August WeWriWa is hot with Donna from The Cop/the Loving Her seriers

It's WeWriWa time!


Click www.wewriwa.com for more information and to see other 8 Sentence Sunday posts.

This post is part of an ongoing blog hop hosted by Weekend Writing Warriors. Every Sunday, participating authors post eight sentences from a published work or even a WIP (work in progress). Then we hop to our fellow warriors’ blogs and check out all the fabulous fiction that’s happening! It's a great way to meet readers, writers, and your next favorite book!  :)

Things are heating up in August! So for this month, we're looking at the scorching hot Donna from the Loving Her series.



Donna White is one tough cop. Behind the badge, though, is a very sweet, sad, sensitive soul. Truly a woman alone, Donna is simply trying to navigate her way through life. Who is Donna? She is dedicated, determined, distinctive and deep. Donna’s rich and touching story is second in the Loving Her series. 

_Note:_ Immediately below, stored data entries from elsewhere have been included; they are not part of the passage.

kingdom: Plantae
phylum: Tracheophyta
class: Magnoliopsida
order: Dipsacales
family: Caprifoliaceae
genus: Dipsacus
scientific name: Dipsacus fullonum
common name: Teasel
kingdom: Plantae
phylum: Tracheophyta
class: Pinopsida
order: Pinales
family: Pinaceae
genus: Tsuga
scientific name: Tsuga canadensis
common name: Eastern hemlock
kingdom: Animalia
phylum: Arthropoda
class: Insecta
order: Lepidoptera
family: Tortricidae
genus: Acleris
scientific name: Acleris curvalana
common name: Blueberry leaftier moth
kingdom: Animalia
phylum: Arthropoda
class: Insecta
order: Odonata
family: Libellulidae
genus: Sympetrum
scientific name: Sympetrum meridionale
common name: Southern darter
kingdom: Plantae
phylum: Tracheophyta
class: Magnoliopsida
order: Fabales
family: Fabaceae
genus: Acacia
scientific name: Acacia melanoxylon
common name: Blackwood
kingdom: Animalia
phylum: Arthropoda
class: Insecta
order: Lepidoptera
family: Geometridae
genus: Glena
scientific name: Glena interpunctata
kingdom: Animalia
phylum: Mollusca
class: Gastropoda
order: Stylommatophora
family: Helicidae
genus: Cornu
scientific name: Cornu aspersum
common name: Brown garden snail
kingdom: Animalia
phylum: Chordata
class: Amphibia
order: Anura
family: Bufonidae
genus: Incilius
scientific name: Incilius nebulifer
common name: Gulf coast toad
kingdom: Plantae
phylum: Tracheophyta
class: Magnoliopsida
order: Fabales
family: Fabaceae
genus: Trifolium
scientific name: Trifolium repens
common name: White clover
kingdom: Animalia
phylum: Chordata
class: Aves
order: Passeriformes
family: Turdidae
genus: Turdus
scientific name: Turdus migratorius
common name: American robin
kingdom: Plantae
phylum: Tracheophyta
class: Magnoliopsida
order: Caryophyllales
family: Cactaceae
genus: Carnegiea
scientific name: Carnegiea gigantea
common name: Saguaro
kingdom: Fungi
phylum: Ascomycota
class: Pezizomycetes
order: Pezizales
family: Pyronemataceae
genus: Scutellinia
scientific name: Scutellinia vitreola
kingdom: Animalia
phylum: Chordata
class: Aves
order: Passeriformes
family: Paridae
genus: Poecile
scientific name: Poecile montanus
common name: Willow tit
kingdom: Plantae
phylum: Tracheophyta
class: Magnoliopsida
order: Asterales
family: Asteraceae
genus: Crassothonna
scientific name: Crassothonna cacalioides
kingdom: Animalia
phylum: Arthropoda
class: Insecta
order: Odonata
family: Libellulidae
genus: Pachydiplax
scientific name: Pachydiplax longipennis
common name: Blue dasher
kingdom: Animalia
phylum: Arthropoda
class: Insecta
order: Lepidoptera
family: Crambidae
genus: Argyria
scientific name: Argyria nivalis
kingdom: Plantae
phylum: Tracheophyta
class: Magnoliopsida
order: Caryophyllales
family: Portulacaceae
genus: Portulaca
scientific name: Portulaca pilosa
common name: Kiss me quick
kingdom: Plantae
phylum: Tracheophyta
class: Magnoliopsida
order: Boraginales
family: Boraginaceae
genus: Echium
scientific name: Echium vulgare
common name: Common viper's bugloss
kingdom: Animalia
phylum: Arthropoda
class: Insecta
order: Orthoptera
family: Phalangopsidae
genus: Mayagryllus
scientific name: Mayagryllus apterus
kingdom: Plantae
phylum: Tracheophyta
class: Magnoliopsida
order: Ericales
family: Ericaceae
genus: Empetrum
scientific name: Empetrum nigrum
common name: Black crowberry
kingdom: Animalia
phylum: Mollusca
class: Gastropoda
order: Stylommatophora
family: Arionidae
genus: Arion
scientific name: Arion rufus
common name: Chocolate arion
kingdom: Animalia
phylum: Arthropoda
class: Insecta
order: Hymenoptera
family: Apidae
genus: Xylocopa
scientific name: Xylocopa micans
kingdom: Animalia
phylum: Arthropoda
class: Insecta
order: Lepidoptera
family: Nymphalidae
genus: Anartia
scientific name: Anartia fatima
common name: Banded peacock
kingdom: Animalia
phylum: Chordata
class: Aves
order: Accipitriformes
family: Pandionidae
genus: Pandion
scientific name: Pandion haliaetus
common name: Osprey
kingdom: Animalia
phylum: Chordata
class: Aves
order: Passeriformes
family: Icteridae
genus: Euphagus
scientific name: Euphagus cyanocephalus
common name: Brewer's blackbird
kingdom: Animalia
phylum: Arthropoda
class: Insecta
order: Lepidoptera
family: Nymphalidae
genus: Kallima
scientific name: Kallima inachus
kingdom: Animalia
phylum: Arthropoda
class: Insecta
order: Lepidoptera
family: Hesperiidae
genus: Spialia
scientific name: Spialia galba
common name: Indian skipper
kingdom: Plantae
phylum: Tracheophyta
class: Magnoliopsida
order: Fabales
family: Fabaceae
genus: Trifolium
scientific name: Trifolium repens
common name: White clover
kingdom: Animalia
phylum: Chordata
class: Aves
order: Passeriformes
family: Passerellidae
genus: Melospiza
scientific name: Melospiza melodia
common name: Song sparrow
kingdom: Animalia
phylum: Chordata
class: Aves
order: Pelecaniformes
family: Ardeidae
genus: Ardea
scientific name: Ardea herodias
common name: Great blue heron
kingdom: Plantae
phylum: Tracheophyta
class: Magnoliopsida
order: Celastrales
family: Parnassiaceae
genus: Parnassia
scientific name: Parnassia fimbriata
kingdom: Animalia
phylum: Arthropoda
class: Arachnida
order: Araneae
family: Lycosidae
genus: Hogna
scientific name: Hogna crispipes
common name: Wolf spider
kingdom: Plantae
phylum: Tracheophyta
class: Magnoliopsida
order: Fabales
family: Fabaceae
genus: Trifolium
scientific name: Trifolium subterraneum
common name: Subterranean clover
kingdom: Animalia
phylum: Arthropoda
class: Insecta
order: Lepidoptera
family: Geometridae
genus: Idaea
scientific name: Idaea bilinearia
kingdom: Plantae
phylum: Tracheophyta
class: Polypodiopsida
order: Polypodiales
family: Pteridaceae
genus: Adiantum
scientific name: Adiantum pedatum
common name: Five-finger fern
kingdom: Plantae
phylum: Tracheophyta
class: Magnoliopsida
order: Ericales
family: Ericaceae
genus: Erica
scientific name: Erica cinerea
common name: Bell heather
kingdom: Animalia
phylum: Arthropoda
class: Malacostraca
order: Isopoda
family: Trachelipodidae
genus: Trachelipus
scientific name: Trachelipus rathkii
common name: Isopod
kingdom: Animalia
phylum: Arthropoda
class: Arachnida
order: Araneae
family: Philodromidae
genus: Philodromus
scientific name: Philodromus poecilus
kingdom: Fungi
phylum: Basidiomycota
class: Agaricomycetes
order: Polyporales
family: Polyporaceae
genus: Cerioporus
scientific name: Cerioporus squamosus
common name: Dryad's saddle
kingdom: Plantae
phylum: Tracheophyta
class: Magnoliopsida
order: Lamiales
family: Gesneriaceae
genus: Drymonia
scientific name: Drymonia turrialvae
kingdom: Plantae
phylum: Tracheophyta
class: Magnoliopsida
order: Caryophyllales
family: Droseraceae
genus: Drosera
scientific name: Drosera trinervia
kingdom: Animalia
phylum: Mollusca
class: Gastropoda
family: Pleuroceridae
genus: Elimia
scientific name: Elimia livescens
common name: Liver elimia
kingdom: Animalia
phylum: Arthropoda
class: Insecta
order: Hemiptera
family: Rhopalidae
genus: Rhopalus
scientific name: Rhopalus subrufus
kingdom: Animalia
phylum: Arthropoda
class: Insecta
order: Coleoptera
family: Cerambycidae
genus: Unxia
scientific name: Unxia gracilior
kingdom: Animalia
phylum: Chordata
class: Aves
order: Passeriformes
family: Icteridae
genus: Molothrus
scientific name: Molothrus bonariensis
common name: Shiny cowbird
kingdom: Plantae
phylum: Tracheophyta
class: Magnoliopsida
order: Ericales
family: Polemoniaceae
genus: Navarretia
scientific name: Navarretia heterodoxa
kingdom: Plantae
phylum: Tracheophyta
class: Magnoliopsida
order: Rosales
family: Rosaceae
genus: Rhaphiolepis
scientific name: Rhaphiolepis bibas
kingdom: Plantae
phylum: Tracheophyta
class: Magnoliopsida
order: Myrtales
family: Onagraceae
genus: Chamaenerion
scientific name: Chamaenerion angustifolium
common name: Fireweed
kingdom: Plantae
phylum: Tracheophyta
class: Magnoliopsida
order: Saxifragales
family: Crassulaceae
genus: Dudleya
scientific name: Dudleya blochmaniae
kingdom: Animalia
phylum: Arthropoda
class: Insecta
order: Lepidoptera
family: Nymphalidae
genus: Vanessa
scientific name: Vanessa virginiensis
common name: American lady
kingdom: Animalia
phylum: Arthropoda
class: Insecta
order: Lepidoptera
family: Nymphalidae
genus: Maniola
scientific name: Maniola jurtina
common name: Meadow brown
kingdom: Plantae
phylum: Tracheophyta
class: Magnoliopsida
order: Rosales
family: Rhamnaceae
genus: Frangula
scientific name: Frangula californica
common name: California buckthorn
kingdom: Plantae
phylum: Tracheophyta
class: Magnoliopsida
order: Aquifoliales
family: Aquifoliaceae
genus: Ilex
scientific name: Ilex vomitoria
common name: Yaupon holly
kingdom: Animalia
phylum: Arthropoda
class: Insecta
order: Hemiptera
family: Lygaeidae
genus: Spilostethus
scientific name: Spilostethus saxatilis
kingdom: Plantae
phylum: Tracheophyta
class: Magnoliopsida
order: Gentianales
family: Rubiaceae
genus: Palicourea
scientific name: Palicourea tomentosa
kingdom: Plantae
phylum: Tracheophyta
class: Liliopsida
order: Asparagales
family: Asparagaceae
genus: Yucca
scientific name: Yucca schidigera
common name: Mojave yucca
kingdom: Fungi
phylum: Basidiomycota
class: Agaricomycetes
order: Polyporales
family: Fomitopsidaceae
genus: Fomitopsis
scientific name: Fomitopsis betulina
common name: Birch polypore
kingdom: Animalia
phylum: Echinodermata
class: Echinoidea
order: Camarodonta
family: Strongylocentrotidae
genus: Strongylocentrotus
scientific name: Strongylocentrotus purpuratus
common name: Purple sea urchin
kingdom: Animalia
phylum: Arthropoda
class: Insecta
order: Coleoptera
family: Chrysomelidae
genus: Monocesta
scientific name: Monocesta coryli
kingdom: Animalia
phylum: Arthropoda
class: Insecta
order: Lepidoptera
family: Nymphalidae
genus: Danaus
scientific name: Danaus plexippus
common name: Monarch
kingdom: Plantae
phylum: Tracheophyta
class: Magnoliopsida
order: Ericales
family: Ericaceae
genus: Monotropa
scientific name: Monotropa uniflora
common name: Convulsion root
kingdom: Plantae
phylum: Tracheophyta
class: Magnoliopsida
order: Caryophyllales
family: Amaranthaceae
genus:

Background on the snippet: This is where the story begins. Donna didn't sleep much at all the night before because today was an especially painful (emotionally) day. Her thoughts are interrupted when the phone rings. This snippet has been edited to fit 8 sentences.



     The phone rang, Donna rolled over. Her alarm clock said it was just a little after nine in the morning; she decided it was a decent time for someone to call, so she answered. “Hullo?”
     “Heya kid. How you holding up?” It was John. John and his wife Beth were good friends of Donna's, and her parents'. John and Beth had watched Donna grow up, and soon they would see her graduate from the police academy...they would, but her parents wouldn't.


Hope you liked it!
Happy reading!

2 comments:

Chelle Cordero said...

That is so poignant that the other couple will witness the graduation but her parents won't; this really builds curiosity about Donna.
One grammatical comment: remove the possessive apostrophe-S in this line "were good friends of Donna's, and her parents'." It would read better "were good friends of Donna and her parents."
Good snippet.

Veronica Scott said...

Interesting set up with the comment about her parents...great snippet!